======== DATASET RECORDS ========
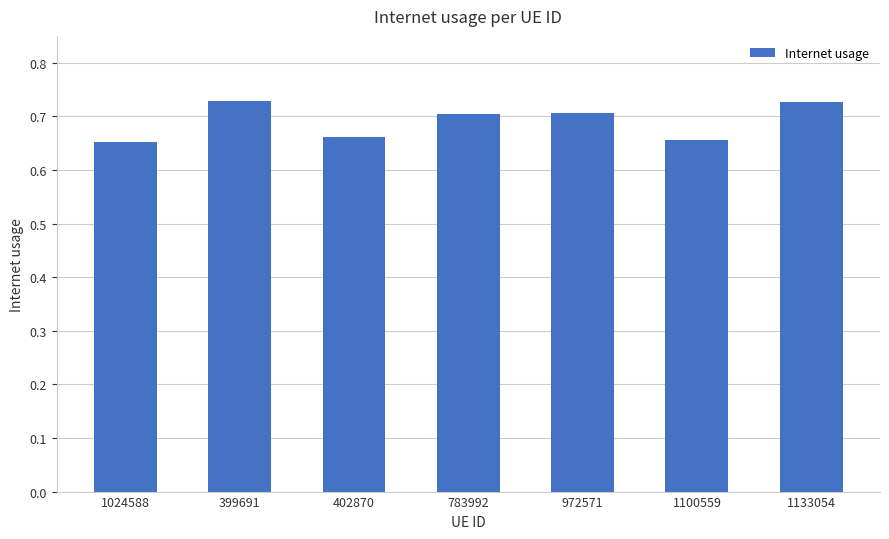

How many bars are there in total?

7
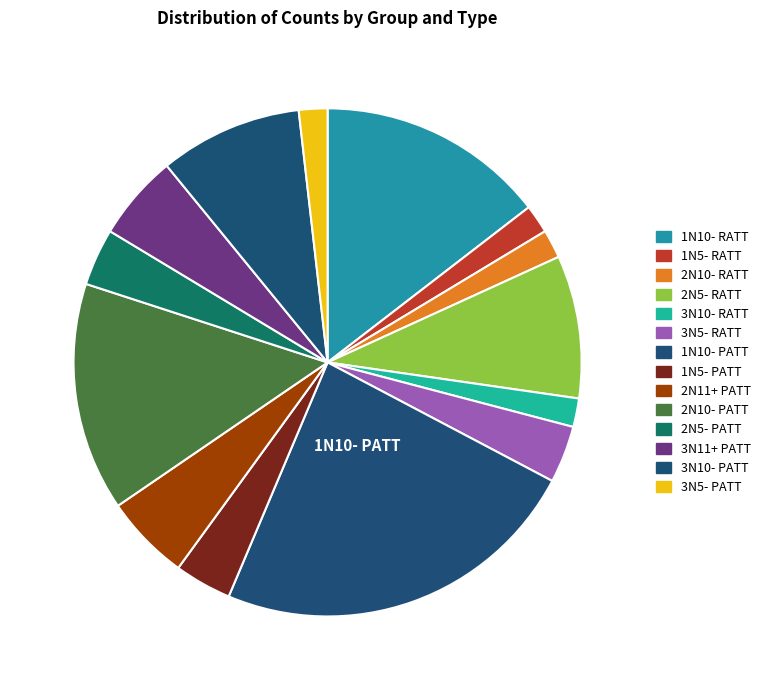

Which slice is the smallest?

1N5- RATT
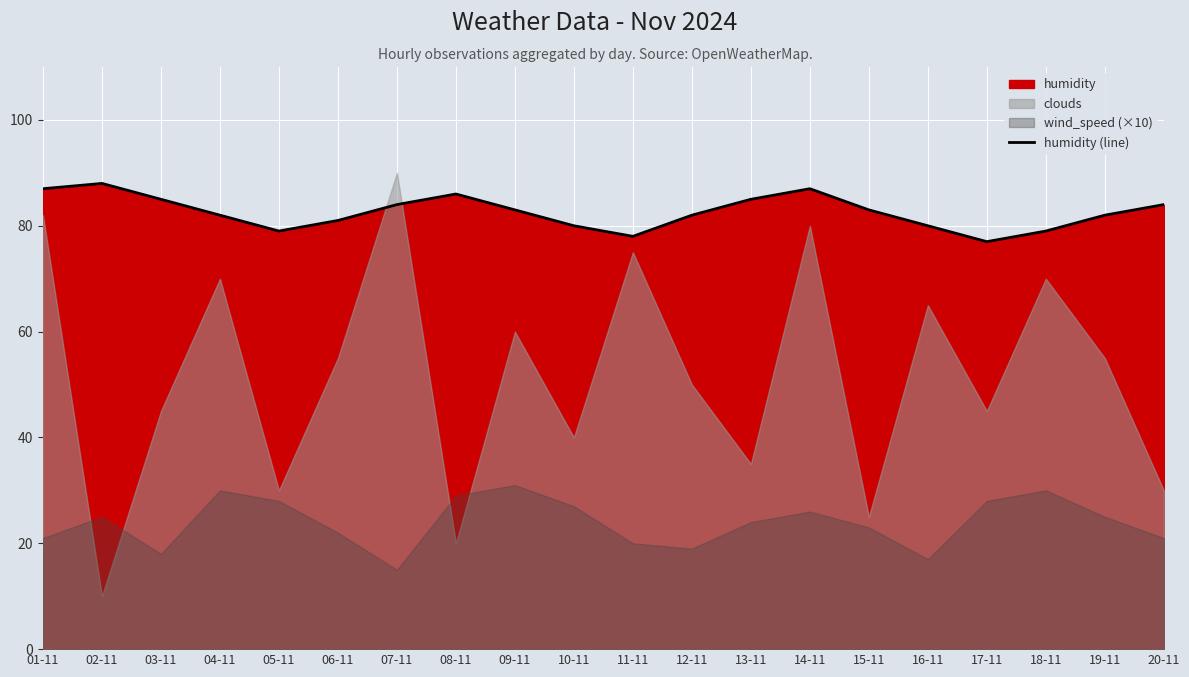

Rank the categories by value from lowest to highest.

17-11, 11-11, 05-11, 18-11, 10-11, 16-11, 06-11, 04-11, 12-11, 19-11, 09-11, 15-11, 07-11, 20-11, 03-11, 13-11, 08-11, 01-11, 14-11, 02-11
========
• _DIRECTIVE_
Extract the text of every row above word for word, and omit the pictures.

• _WRITTEN ANSWER_
How many bars are there in total?

7

Which slice is the smallest?

1N5- RATT

Rank the categories by value from lowest to highest.

17-11, 11-11, 05-11, 18-11, 10-11, 16-11, 06-11, 04-11, 12-11, 19-11, 09-11, 15-11, 07-11, 20-11, 03-11, 13-11, 08-11, 01-11, 14-11, 02-11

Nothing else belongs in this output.